No studies provided outcome data on stress.

3.3.9 Substance Use

No studies provided outcome data on substance use.

3.3.10 Suicidal Ideation

One study (3%) comprised of 2,288 students (13%) reported outcome data on suicidal ideation. However, the degrees of freedom are below the threshold to use robust variance estimation (Tipton, 2015), so results are reported narratively. Roberts et al. (2018) found significantly lower incidence rates of suicidal ideation at post-intervention and 52-weeks follow-up among students receiving anxiety prevention programs compared to control group students.

3.3.11 Well-being

Five studies (14%) comprised of 4,388 students (24%) reported meta-analyzable data on well-being. However, the degrees of freedom are below the threshold to use robust variance estimation (Tipton, 2015), so results are reported narratively. Two studies (40%) measured well-being using the Warwick-Edinburgh Mental Well-being Scale (WEMWBS), while one study each (20% each) used the Culture-free Self Esteem Questionnaire, Kessler psychological distress scale - short form (K6), and Total Life Satisfaction questionnaire. We did not detect statistically significant differences between groups on student well-being (SMD = -0.06, 95% CI [-0.18, 0.06], 95% PI [-0.18, 0.06], \(I^2\) = 0%, \(\tau^2\) = 0). The TOST procedure indicated that the observed effect size (d = -0.06) was not significantly within the equivalent bounds of SMD +/- 0.10 (Z = -0.64, p = 0.261).

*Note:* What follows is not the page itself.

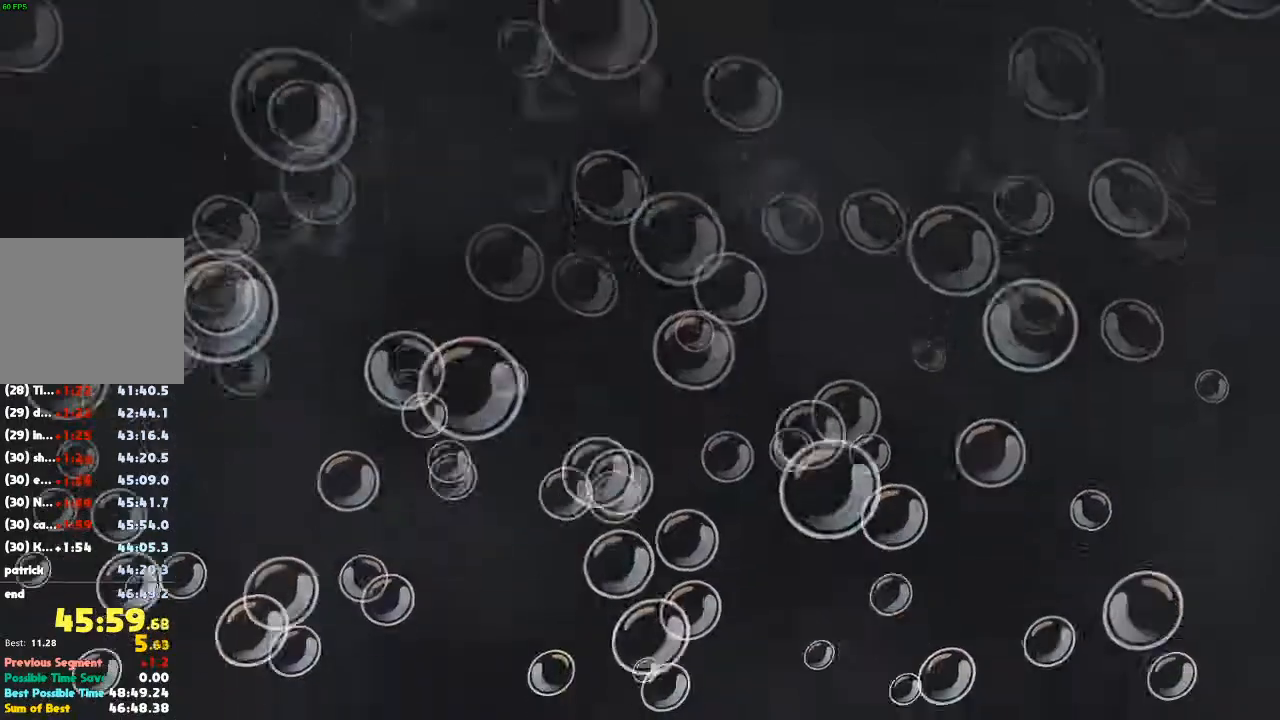
{"buttons": [], "left_stick": "center", "right_stick": "center", "events": []}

3.4 Variation in Effects by Methodological, Demographic, and Intervention Characteristics

Tests for residual heterogeneity remained significant in all meta-regression models (i.e., in every model, the variability in the observed effect sizes not accounted for by the moderator included in the model is larger than would be expected based on sampling variability alone). For type of type of assignment to interventions (randomized or not), the moderator test was statistically significant (F[1,18.65] = 68.1, p < 0.0001): trials using random assignment had significantly lower effect sizes (i.e., greater reductions in anxiety symptoms) compared to the one study using non-random assignment (non-random SMD = 0.22; random SMD = -0.31, 95% CI [-0.39 to -0.23]). The moderator test was also statistically significant for type of school (F[1, 16.3] = 7.9, p = 0.01): studies including public schools had significantly higher effect sizes (i.e., smaller reductions in anxiety symptoms) compared to studies not including public schools (no public schools SMD = -0.21, 95% CI [-0.36 to -0.06; public schools SMD = -0.002, 95% CI [-0.08 to 0.09]). Based on this meta-regression results, we conducted the TOST procedure on studies that included public schools, which indicated that the observed effect size was significantly within the equivalent bounds of SMD +/- 0.10 (Z = -2.674, p = 0.004)—suggesting a null effect on average in studies that included public schools. As “studies including public schools” involved studies with a mix of public and other school types, we ran an additional exploratory analysis with five moderator levels: studies with public schools only, private schools only, parochial schools only, mix of school types, and “cannot tell” type of school. The moderator test for this analysis was not statistically significant (F[5, 1.17] = 11.2, p = 0.185). We did not detect statistically significant associations between anxiety symptoms and school level (secondary or not), country (Australia or not), level of prevention (universal or targeted), type of comparator (business as usual or not), years since publication, percent female in the sample, and risk of bias (high or not).